(Data entries)
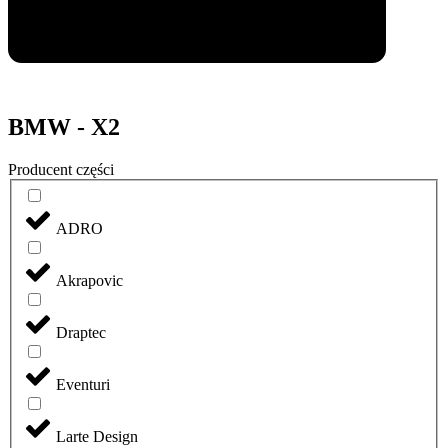
BMW - X2
Producent części
ADRO
Akrapovic
Draptec
Eventuri
Larte Design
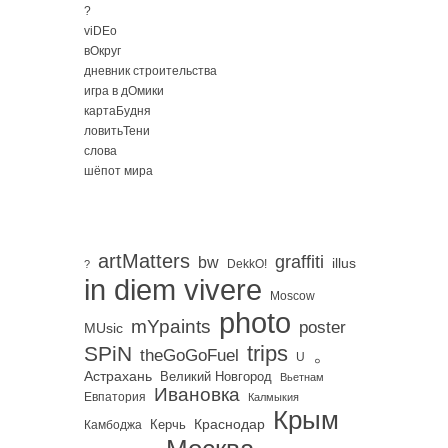
?
viDEo
вОкруг
дневник строительства
игра в дОмики
картаБудня
ловитьТени
слова
шёпот мира
artMatters
graffiti
bw
illus
DekkO!
?
in diem vivere
Moscow
photo
mYpaints
poster
MUsic
trips
SPiN
。
theGoGoFuel
U
Астрахань
Великий Новгород
Вьетнам
Ивановка
Евпатория
Калмыкия
Крым
Краснодар
Керчь
Камбоджа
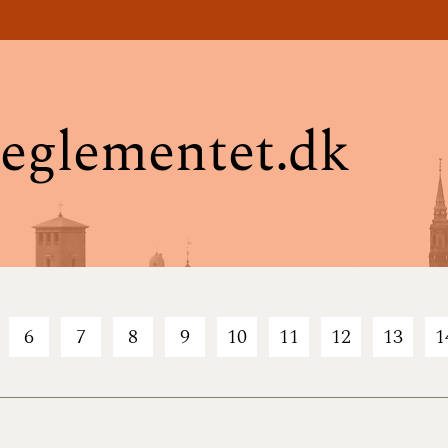
eglementet.dk
6
7
8
9
10
11
12
13
1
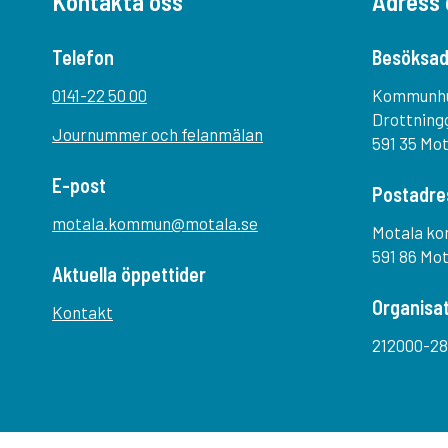
Kontakta oss
Adress 
Telefon
Besöksad
0141-22 50 00
Kommunh
Drottning
Journummer och felanmälan
591 35 Mo
E-post
Postadre
motala.kommun@motala.se
Motala k
591 86 Mo
Aktuella öppettider
Organisa
Kontakt
212000-28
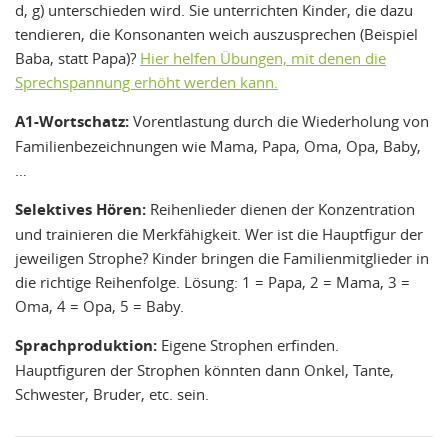
d, g) unterschieden wird. Sie unterrichten Kinder, die dazu
tendieren, die Konsonanten weich auszusprechen (Beispiel
Baba, statt Papa)?
Hier helfen Übungen, mit denen die
Sprechspannung erhöht werden kann.
A1-Wortschatz:
Vorentlastung durch die Wiederholung von
Familienbezeichnungen wie Mama, Papa, Oma, Opa, Baby,
…
Selektives Hören:
Reihenlieder dienen der Konzentration
und trainieren die Merkfähigkeit. Wer ist die Hauptfigur der
jeweiligen Strophe? Kinder bringen die Familienmitglieder in
die richtige Reihenfolge. Lösung: 1 = Papa, 2 = Mama, 3 =
Oma, 4 = Opa, 5 = Baby.
Sprachproduktion:
Eigene Strophen erfinden.
Hauptfiguren der Strophen könnten dann Onkel, Tante,
Schwester, Bruder, etc. sein.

● Work item
Omit the pictures; print the records above exactly.

● Written response
BMW - X2
Producent części
ADRO
Akrapovic
Draptec
Eventuri
Larte Design
?
viDEo
вОкруг
дневник строительства
игра в дОмики
картаБудня
ловитьТени
слова
шёпот мира
artMatters
graffiti
bw
illus
DekkO!
?
in diem vivere
Moscow
photo
mYpaints
poster
MUsic
trips
SPiN
。
theGoGoFuel
U
Астрахань
Великий Новгород
Вьетнам
Ивановка
Евпатория
Калмыкия
Крым
Краснодар
Керчь
Камбоджа
eglementet.dk
6
7
8
9
10
11
12
13
1
Kontakta oss
Adress 
Telefon
Besöksad
0141-22 50 00
Kommunh
Drottning
Journummer och felanmälan
591 35 Mo
E-post
Postadre
motala.kommun@motala.se
Motala k
591 86 Mo
Aktuella öppettider
Organisa
Kontakt
212000-28
d, g) unterschieden wird. Sie unterrichten Kinder, die dazu
tendieren, die Konsonanten weich auszusprechen (Beispiel
Baba, statt Papa)?
Hier helfen Übungen, mit denen die
Sprechspannung erhöht werden kann.
A1-Wortschatz:
Vorentlastung durch die Wiederholung von
Familienbezeichnungen wie Mama, Papa, Oma, Opa, Baby,
…
Selektives Hören:
Reihenlieder dienen der Konzentration
und trainieren die Merkfähigkeit. Wer ist die Hauptfigur der
jeweiligen Strophe? Kinder bringen die Familienmitglieder in
die richtige Reihenfolge. Lösung: 1 = Papa, 2 = Mama, 3 =
Oma, 4 = Opa, 5 = Baby.
Sprachproduktion:
Eigene Strophen erfinden.
Hauptfiguren der Strophen könnten dann Onkel, Tante,
Schwester, Bruder, etc. sein.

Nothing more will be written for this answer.